When I attended Barbara Katz Rothman's lecture on Monday night with some friends, I thought that there would be no way I could agree with her. She was billed as a "feminist critic of assisted reproduction." It sounded a lot like "Dartmouth students against drinking," oxymoronic and incongruous. I expected her to be a conservative in disguise, a pro-life feminist, a bizarre amalgam of confused political ideas.

But instead I learned there has been a lot going on in the assisted reproduction industry that should not have escaped our notice. For example, in its infancy, assisted reproduction consisted of the doctor substituting his own sperm or donor sperm for the father's, often without the woman's permission, in order to protect the husband's sense of virility.

Even today, the absence of regulations and the dearth of statistics is profoundly shocking. Even more startling were the allegations Ms. Rothman made that Invitro Fertilization (IVF) is inextricably linked to cancer. According to Rothman, IVF "drugs cause rapid cell growth," which is the calling card of cancer. The World Health Organization is concerned, but still, regulations are wanting and studies have not been done. The needs of very real women are being ignored.

The truth is, though, having children is not simply an issue of women's lib. While women should have the choice to abort an unwanted, or even unhealthy, fetus, they need to stop putting men off with the argument, "it's my body, so I'll do what I want to." Women need to be protected from the potentially debilitating effects of assisted reproduction, and men need to get over the misconception that the inability to conceive makes a man somehow less of a man.

Both sexes need to accept that having children is a joint venture, and like the connubial tango, it does take two. If a couple truly wants children, and the woman is willing to entertain the possibility of sacrificing her health on the altar of fertility, then assisted reproduction should be a choice. At the same time, if a couple chooses to remain childless, even through abortion, that too is their prerogative.

If the issues surrounding having children or not having children are such a headache, then why does anyone bother? It sounds like a stupid question, deserving of the answer, "we have to maintain the human race, duh." But that is not the explanation, because when it comes to having children, most potential parents consult only their desires, not what will be for the good of humankind as a whole.

The desire to bear a child is rooted in our enchantment with things small -- with the warm, soft flesh of babies, with the sweetness and vulnerability of young children, with the implication that life has no limits. After the Pied Piper lured away the children of Hamelin, the village was a joyless, empty place. Why? Because the village had no future? No. The village had no present. The children of Hamelin, like the children of Hanover, or Halifax, Hiroshima, Honolulu and Haifa renew our hope, justify our cares, and fill our beating hearts with elation. Their activities form our mythology about family and form our attitude toward the world around us.
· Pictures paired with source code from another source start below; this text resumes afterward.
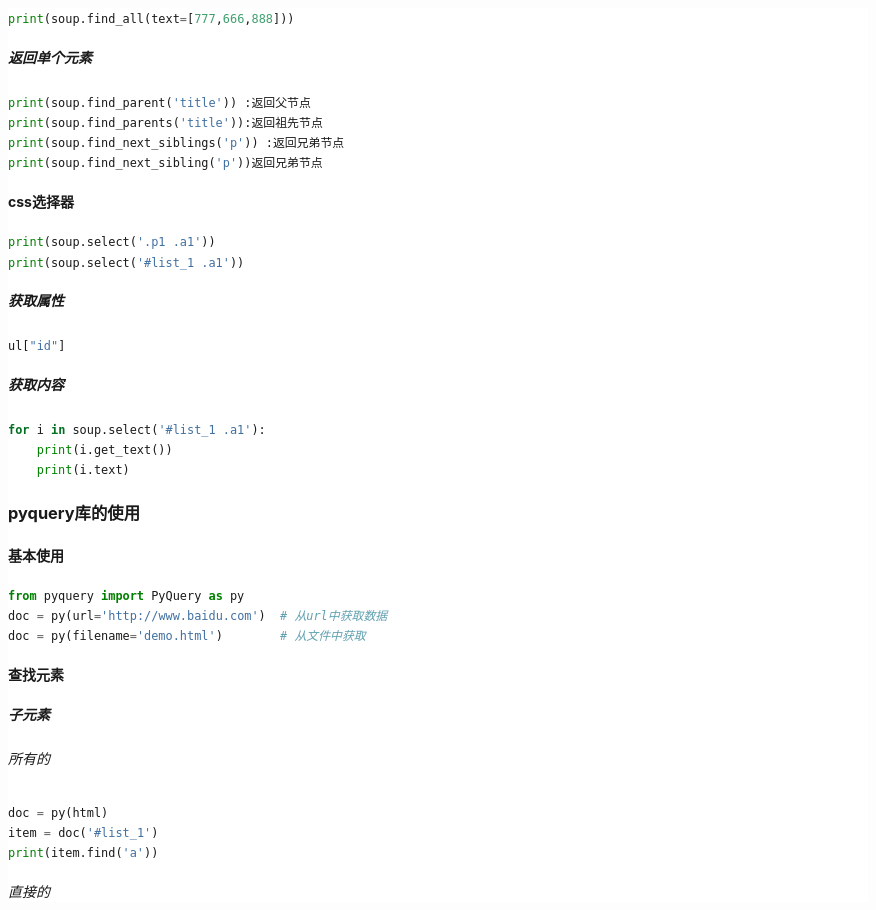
 ```python
print(soup.find_all(text=[777,666,888]))
```

##### 返回单个元素

```python
print(soup.find_parent('title')) :返回父节点
print(soup.find_parents('title')):返回祖先节点
print(soup.find_next_siblings('p')) :返回兄弟节点
print(soup.find_next_sibling('p'))返回兄弟节点
```

#### css选择器

```python
print(soup.select('.p1 .a1'))
print(soup.select('#list_1 .a1'))
```

##### 获取属性

```python
ul["id"]
```

##### 获取内容

```python
for i in soup.select('#list_1 .a1'):
	print(i.get_text())
	print(i.text)
```

### pyquery库的使用

#### 基本使用

```python
from pyquery import PyQuery as py
doc = py(url='http://www.baidu.com')  # 从url中获取数据
doc = py(filename='demo.html')		  # 从文件中获取
```

#### 查找元素

##### 子元素

###### 所有的

```python
doc = py(html)
item = doc('#list_1')
print(item.find('a'))
```

###### 直接的
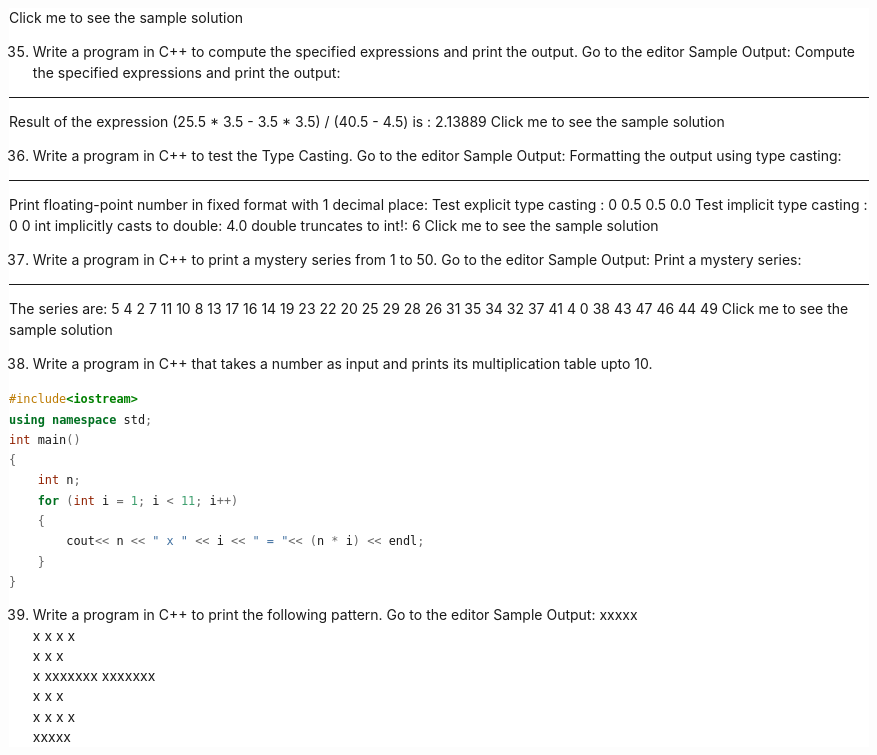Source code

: Click me to see the sample solution

35. Write a program in C++ to compute the specified expressions and print the output. Go to the editor
Sample Output:
Compute the specified expressions and print the output:
------------------------------------------------------------
Result of the expression (25.5 * 3.5 - 3.5 * 3.5) / (40.5 - 4.5) is : 2.13889
Click me to see the sample solution

36. Write a program in C++ to test the Type Casting. Go to the editor
Sample Output:
Formatting the output using type casting:
----------------------------------------------
Print floating-point number in fixed format with 1 decimal place:
Test explicit type casting :
0
0.5
0.5
0.0
Test implicit type casting :
0
0
int implicitly casts to double:
4.0
double truncates to int!:
6
Click me to see the sample solution

37. Write a program in C++ to print a mystery series from 1 to 50. Go to the editor
Sample Output:
Print a mystery series:
-------------------------
The series are:
5 4 2 7 11 10 8 13 17 16 14 19 23 22 20 25 29 28 26 31 35 34 32 37 41 4 0 38 43 47 46 44 49
Click me to see the sample solution

38. Write a program in C++ that takes a number as input and prints its multiplication table upto 10.
```cpp
#include<iostream>
using namespace std;
int main()
{
    int n;
    for (int i = 1; i < 11; i++)
    {
        cout<< n << " x " << i << " = "<< (n * i) << endl;
    }
}
```
39. Write a program in C++ to print the following pattern. Go to the editor
Sample Output:
 xxxxx                                                                                                        
x     x       x        x                                                                                      
x             x        x                                                                                      
x          xxxxxxx  xxxxxxx                                                                                   
x             x        x                                                                                      
x     x       x        x                                                                                      
 xxxxx  
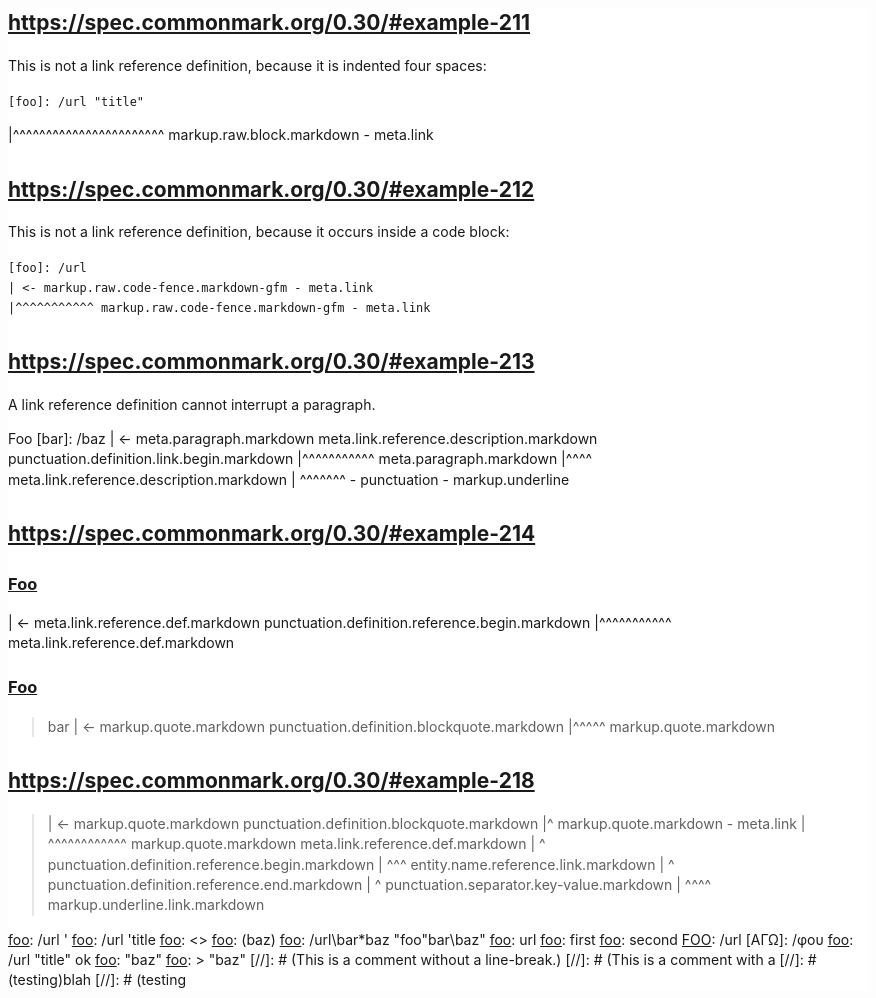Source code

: ## https://spec.commonmark.org/0.30/#example-211

This is not a link reference definition, because it is indented four spaces:

    [foo]: /url "title"
|^^^^^^^^^^^^^^^^^^^^^^^ markup.raw.block.markdown - meta.link

## https://spec.commonmark.org/0.30/#example-212

This is not a link reference definition, because it occurs inside a code block:

```
[foo]: /url
| <- markup.raw.code-fence.markdown-gfm - meta.link
|^^^^^^^^^^^ markup.raw.code-fence.markdown-gfm - meta.link
```

## https://spec.commonmark.org/0.30/#example-213

A link reference definition cannot interrupt a paragraph.

Foo
[bar]: /baz
| <- meta.paragraph.markdown meta.link.reference.description.markdown punctuation.definition.link.begin.markdown
|^^^^^^^^^^^ meta.paragraph.markdown
|^^^^ meta.link.reference.description.markdown
|    ^^^^^^^ - punctuation - markup.underline

## https://spec.commonmark.org/0.30/#example-214

### [Foo]
[foo]: /url
| <- meta.link.reference.def.markdown punctuation.definition.reference.begin.markdown
|^^^^^^^^^^^ meta.link.reference.def.markdown

### [Foo]
[foo]: /url
> bar
| <- markup.quote.markdown punctuation.definition.blockquote.markdown
|^^^^^ markup.quote.markdown

## https://spec.commonmark.org/0.30/#example-218

> [foo]: /url
| <- markup.quote.markdown punctuation.definition.blockquote.markdown
|^ markup.quote.markdown - meta.link
| ^^^^^^^^^^^^ markup.quote.markdown meta.link.reference.def.markdown
| ^ punctuation.definition.reference.begin.markdown
|  ^^^ entity.name.reference.link.markdown
|     ^ punctuation.definition.reference.end.markdown
|      ^ punctuation.separator.key-value.markdown
|        ^^^^ markup.underline.link.markdown


[foo]: /bar\* "ti\*tle"
[foo]: /f&ouml;&ouml; "f&ouml;&ouml;"
[foo]: /url '
[foo]: /url 'title
[foo]: <>
[foo]: <bar>(baz)
[foo]: /url\bar\*baz "foo\"bar\baz"
[foo]: url
[foo]: first
[foo]: second
[FOO]: /url
[ΑΓΩ]: /φου
[foo]: /url "title" ok
[foo]: <bar> "baz" 
[foo]: <bar>> "baz" 
[//]: # (This is a comment without a line-break.)
[//]: # (This is a comment with a
[//]: # (testing)blah
[//]: # (testing
 [^1]: And that's the footnote.
  [^1]: And that's the footnote.
   [^1]: And that's the footnote.
[^2]: second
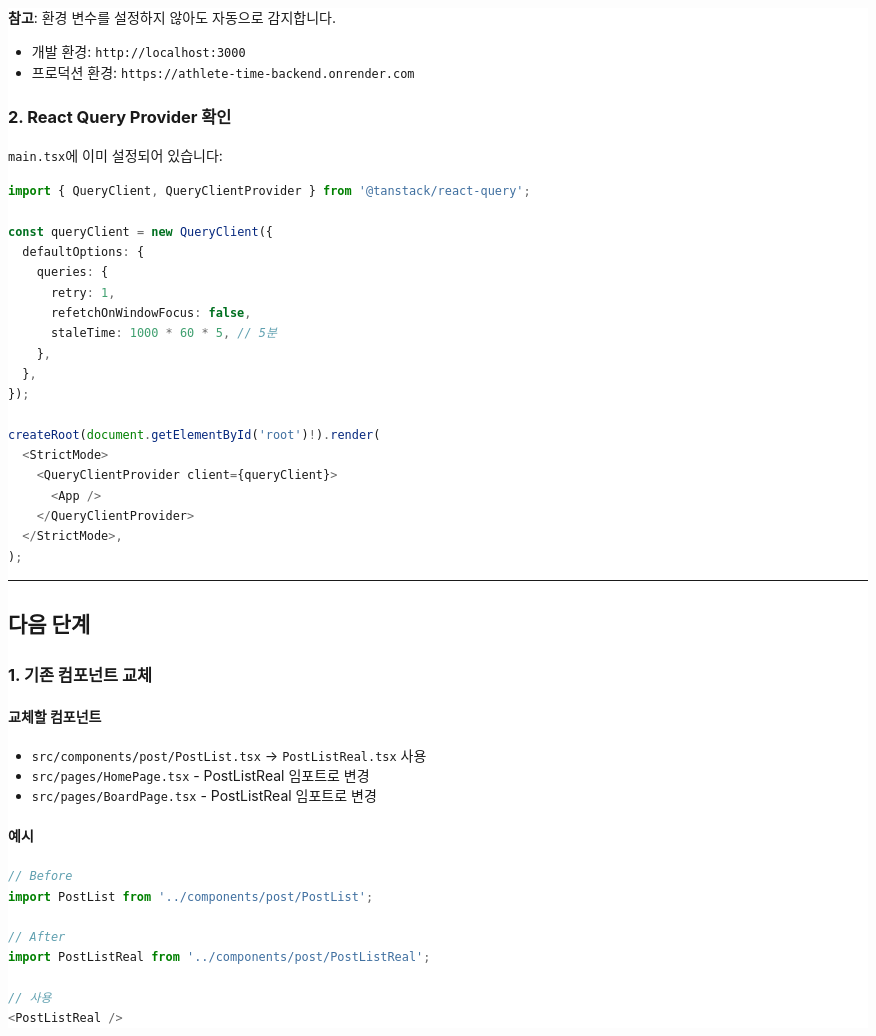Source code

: **참고**: 환경 변수를 설정하지 않아도 자동으로 감지합니다.
- 개발 환경: `http://localhost:3000`
- 프로덕션 환경: `https://athlete-time-backend.onrender.com`

### 2. React Query Provider 확인

`main.tsx`에 이미 설정되어 있습니다:

```typescript
import { QueryClient, QueryClientProvider } from '@tanstack/react-query';

const queryClient = new QueryClient({
  defaultOptions: {
    queries: {
      retry: 1,
      refetchOnWindowFocus: false,
      staleTime: 1000 * 60 * 5, // 5분
    },
  },
});

createRoot(document.getElementById('root')!).render(
  <StrictMode>
    <QueryClientProvider client={queryClient}>
      <App />
    </QueryClientProvider>
  </StrictMode>,
);
```

---

## 다음 단계

### 1. 기존 컴포넌트 교체

#### 교체할 컴포넌트
- `src/components/post/PostList.tsx` → `PostListReal.tsx` 사용
- `src/pages/HomePage.tsx` - PostListReal 임포트로 변경
- `src/pages/BoardPage.tsx` - PostListReal 임포트로 변경

#### 예시

```typescript
// Before
import PostList from '../components/post/PostList';

// After
import PostListReal from '../components/post/PostListReal';

// 사용
<PostListReal />
```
When my brother was three-years old (and I was six), he took a container of vanilla yogurt from the refrigerator into the living room of our home. He sat down on the floor, removed the lid and applied a thick layer of the yogurt to the bottom of his feet. He then made yogurt footprints on the hardwood floors throughout the first floor. The story lives on in my mind and each time I think of it, it summons a smile, an unbidden giggle in my chest.

While you can lecture me on the responsibilities attendant to childbearing and child-rearing, you will be contending with an unseen influence: my recollection of the yogurt footprints. When the time comes for me to put my mortality on the line, the memory of those sticky footfalls may trammel my misgivings about masochistic injections of hormones and IVF drugs.

In this respect, Ms. Rothman is right. Science should not be allowed to take advantage of any woman's susceptibility or any man's unenlightened ego. The desire to have, or not have, children makes people subject themselves to strange practices. It is for this reason especially, that science must be controlled; so we can benefit from the technology with a minimum of malignant consequences. At the moment, the assisted reproduction industry may be embryonic, but it is definitely not adorable.